§ **Task to complete**: List each line of the data that contains the string "单个厂商对于生产要素的需求", copying every such line in full. Treat the match as case-sensitive.

>> Begin Records for processing

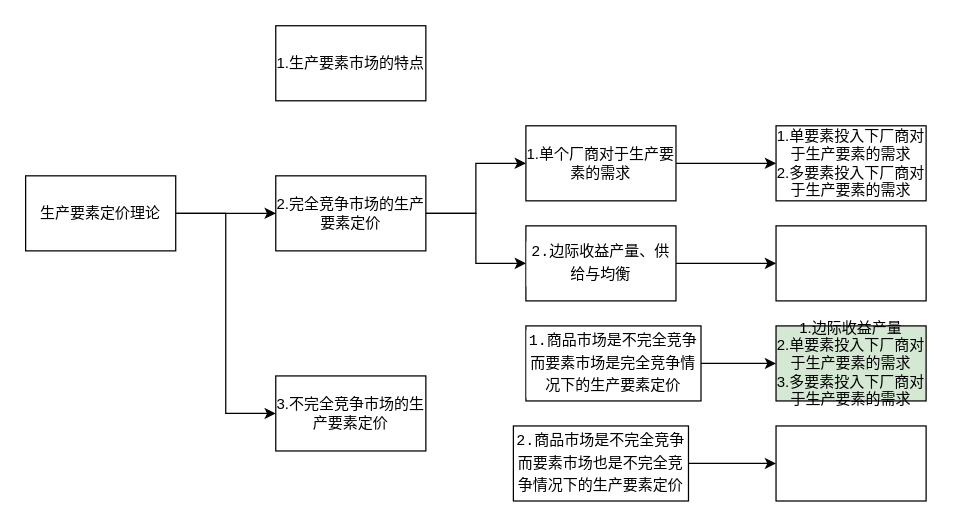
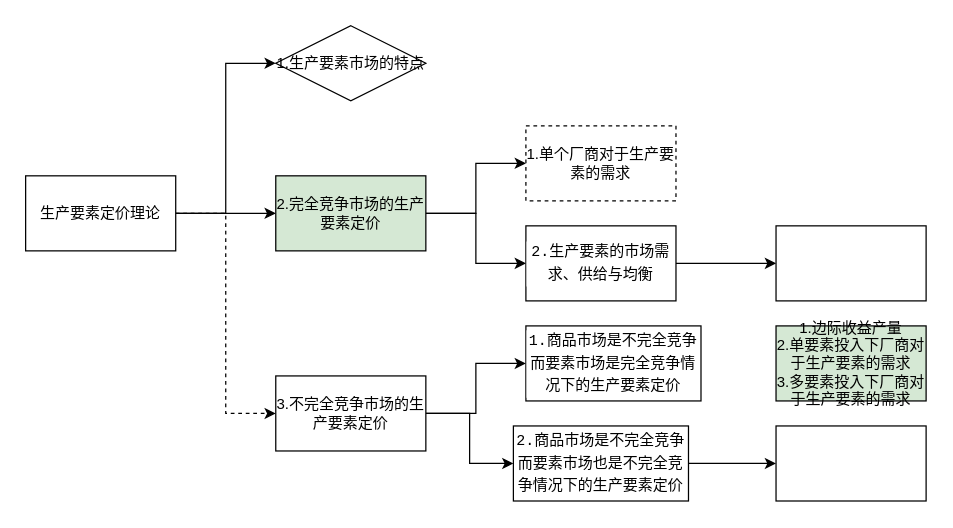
  <mxCell id="0" />
  <mxCell id="1" parent="0" />
+ <mxCell id="2" value="" style="edgeStyle=orthogonalEdgeStyle;rounded=0;orthogonalLoop=1;jettySize=auto;html=1;entryX=0;entryY=0.5;entryDx=0;entryDy=0;" parent="1" source="5" target="6" edge="1"><mxGeometry relative="1" as="geometry" /></mxCell>
  <mxCell id="3" style="edgeStyle=orthogonalEdgeStyle;rounded=0;orthogonalLoop=1;jettySize=auto;html=1;" parent="1" source="5" target="12" edge="1"><mxGeometry relative="1" as="geometry" /></mxCell>
- <mxCell id="4" style="edgeStyle=orthogonalEdgeStyle;rounded=0;orthogonalLoop=1;jettySize=auto;html=1;entryX=0;entryY=0.5;entryDx=0;entryDy=0;" parent="1" source="5" target="9" edge="1"><mxGeometry relative="1" as="geometry" /></mxCell>
+ <mxCell id="4" style="edgeStyle=orthogonalEdgeStyle;rounded=0;orthogonalLoop=1;jettySize=auto;html=1;entryX=0;entryY=0.5;entryDx=0;entryDy=0;dashed=1;" parent="1" source="5" target="9" edge="1"><mxGeometry relative="1" as="geometry" /></mxCell>
  <mxCell id="5" value="生产要素定价理论" style="rounded=0;whiteSpace=wrap;html=1;" parent="1" vertex="1"><mxGeometry x="20" y="140" width="120" height="60" as="geometry" /></mxCell>
- <mxCell id="6" value="1.生产要素市场的特点" style="rounded=0;whiteSpace=wrap;html=1;" parent="1" vertex="1"><mxGeometry x="220" y="20" width="120" height="60" as="geometry" /></mxCell>
+ <mxCell id="6" value="1.生产要素市场的特点" style="rhombus;whiteSpace=wrap;html=1;" parent="1" vertex="1"><mxGeometry x="220" y="20" width="120" height="60" as="geometry" /></mxCell>
+ <mxCell id="7" value="" style="edgeStyle=orthogonalEdgeStyle;rounded=0;orthogonalLoop=1;jettySize=auto;html=1;" parent="1" source="9" target="14" edge="1"><mxGeometry relative="1" as="geometry" /></mxCell>
+ <mxCell id="8" style="edgeStyle=orthogonalEdgeStyle;rounded=0;orthogonalLoop=1;jettySize=auto;html=1;entryX=0;entryY=0.5;entryDx=0;entryDy=0;" parent="1" source="9" target="20" edge="1"><mxGeometry relative="1" as="geometry" /></mxCell>
  <mxCell id="9" value="3.不完全竞争市场的生产要素定价" style="rounded=0;whiteSpace=wrap;html=1;" parent="1" vertex="1"><mxGeometry x="220" y="300" width="120" height="60" as="geometry" /></mxCell>
  <mxCell id="10" value="" style="edgeStyle=orthogonalEdgeStyle;rounded=0;orthogonalLoop=1;jettySize=auto;html=1;entryX=0;entryY=0.5;entryDx=0;entryDy=0;" parent="1" source="12" target="16" edge="1"><mxGeometry relative="1" as="geometry" /></mxCell>
  <mxCell id="11" style="edgeStyle=orthogonalEdgeStyle;rounded=0;orthogonalLoop=1;jettySize=auto;html=1;entryX=0;entryY=0.5;entryDx=0;entryDy=0;" parent="1" source="12" target="18" edge="1"><mxGeometry relative="1" as="geometry" /></mxCell>
- <mxCell id="12" value="2.完全竞争市场的生产要素定价" style="rounded=0;whiteSpace=wrap;html=1;" parent="1" vertex="1"><mxGeometry x="220" y="140" width="120" height="60" as="geometry" /></mxCell>
- <mxCell id="13" value="" style="edgeStyle=orthogonalEdgeStyle;rounded=0;orthogonalLoop=1;jettySize=auto;html=1;" parent="1" source="14" target="23" edge="1"><mxGeometry relative="1" as="geometry" /></mxCell>
+ <mxCell id="12" value="2.完全竞争市场的生产要素定价" style="rounded=0;whiteSpace=wrap;html=1;fillColor=#d5e8d4;" parent="1" vertex="1"><mxGeometry x="220" y="140" width="120" height="60" as="geometry" /></mxCell>
  <mxCell id="14" value="&lt;div style=&quot;background-color: rgb(255, 255, 255); font-family: Menlo, Monaco, &amp;quot;Courier New&amp;quot;, monospace; line-height: 18px;&quot;&gt;1.商品市场是不完全竞争而要素市场是完全竞争情况下的生产要素定价&lt;/div&gt;" style="rounded=0;whiteSpace=wrap;html=1;" parent="1" vertex="1"><mxGeometry x="420" y="260" width="140" height="60" as="geometry" /></mxCell>
- <mxCell id="15" value="" style="edgeStyle=orthogonalEdgeStyle;rounded=0;orthogonalLoop=1;jettySize=auto;html=1;" parent="1" source="16" target="21" edge="1"><mxGeometry relative="1" as="geometry" /></mxCell>
- <mxCell id="16" value="1.单个厂商对于生产要素的需求" style="rounded=0;whiteSpace=wrap;html=1;" parent="1" vertex="1"><mxGeometry x="420" y="100" width="120" height="60" as="geometry" /></mxCell>
+ <mxCell id="16" value="1.单个厂商对于生产要素的需求" style="rounded=0;whiteSpace=wrap;html=1;dashed=1;" parent="1" vertex="1"><mxGeometry x="420" y="100" width="120" height="60" as="geometry" /></mxCell>
  <mxCell id="17" value="" style="edgeStyle=orthogonalEdgeStyle;rounded=0;orthogonalLoop=1;jettySize=auto;html=1;" parent="1" source="18" target="22" edge="1"><mxGeometry relative="1" as="geometry" /></mxCell>
- <mxCell id="18" value="&lt;div style=&quot;background-color: rgb(255, 255, 255); font-family: Menlo, Monaco, &amp;quot;Courier New&amp;quot;, monospace; line-height: 18px;&quot;&gt;2.边际收益产量、供给与均衡&lt;/div&gt;" style="rounded=0;whiteSpace=wrap;html=1;" parent="1" vertex="1"><mxGeometry x="420" y="180" width="120" height="60" as="geometry" /></mxCell>
+ <mxCell id="18" value="&lt;div style=&quot;background-color: rgb(255, 255, 255); font-family: Menlo, Monaco, &amp;quot;Courier New&amp;quot;, monospace; line-height: 18px;&quot;&gt;2.生产要素的市场需求、供给与均衡&lt;/div&gt;" style="rounded=0;whiteSpace=wrap;html=1;" parent="1" vertex="1"><mxGeometry x="420" y="180" width="120" height="60" as="geometry" /></mxCell>
  <mxCell id="19" value="" style="edgeStyle=orthogonalEdgeStyle;rounded=0;orthogonalLoop=1;jettySize=auto;html=1;" parent="1" source="20" target="24" edge="1"><mxGeometry relative="1" as="geometry" /></mxCell>
  <mxCell id="20" value="&lt;div style=&quot;background-color: rgb(255, 255, 255); font-family: Menlo, Monaco, &amp;quot;Courier New&amp;quot;, monospace; line-height: 18px;&quot;&gt;2.商品市场是不完全竞争而要素市场也是不完全竞争情况下的生产要素定价&lt;/div&gt;" style="rounded=0;whiteSpace=wrap;html=1;" parent="1" vertex="1"><mxGeometry x="410" y="340" width="140" height="60" as="geometry" /></mxCell>
- <mxCell id="21" value="&lt;div&gt;1.单要素投入下厂商对于生产要素的需求&lt;/div&gt;&lt;div&gt;2.多要素投入下厂商对于生产要素的需求&lt;/div&gt;" style="rounded=0;whiteSpace=wrap;html=1;" parent="1" vertex="1"><mxGeometry x="620" y="100" width="120" height="60" as="geometry" /></mxCell>
  <mxCell id="22" value="&lt;div style=&quot;background-color: rgb(255, 255, 255); font-family: Menlo, Monaco, &amp;quot;Courier New&amp;quot;, monospace; line-height: 18px;&quot;&gt;&lt;br&gt;&lt;/div&gt;" style="rounded=0;whiteSpace=wrap;html=1;" parent="1" vertex="1"><mxGeometry x="620" y="180" width="120" height="60" as="geometry" /></mxCell>
  <mxCell id="23" value="&lt;div&gt;1.边际收益产量&lt;/div&gt;&lt;div&gt;2.单要素投入下厂商对于生产要素的需求&lt;/div&gt;&lt;div&gt;3.多要素投入下厂商对于生产要素的需求&lt;/div&gt;" style="rounded=0;whiteSpace=wrap;html=1;fillColor=#d5e8d4;" parent="1" vertex="1"><mxGeometry x="620" y="260" width="120" height="60" as="geometry" /></mxCell>
  <mxCell id="24" value="" style="rounded=0;whiteSpace=wrap;html=1;" parent="1" vertex="1"><mxGeometry x="620" y="340" width="120" height="60" as="geometry" /></mxCell>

>> End Records for processing

§ **Completed task**:
- <mxCell id="16" value="1.单个厂商对于生产要素的需求" style="rounded=0;whiteSpace=wrap;html=1;" parent="1" vertex="1"><mxGeometry x="420" y="100" width="120" height="60" as="geometry" /></mxCell>
+ <mxCell id="16" value="1.单个厂商对于生产要素的需求" style="rounded=0;whiteSpace=wrap;html=1;dashed=1;" parent="1" vertex="1"><mxGeometry x="420" y="100" width="120" height="60" as="geometry" /></mxCell>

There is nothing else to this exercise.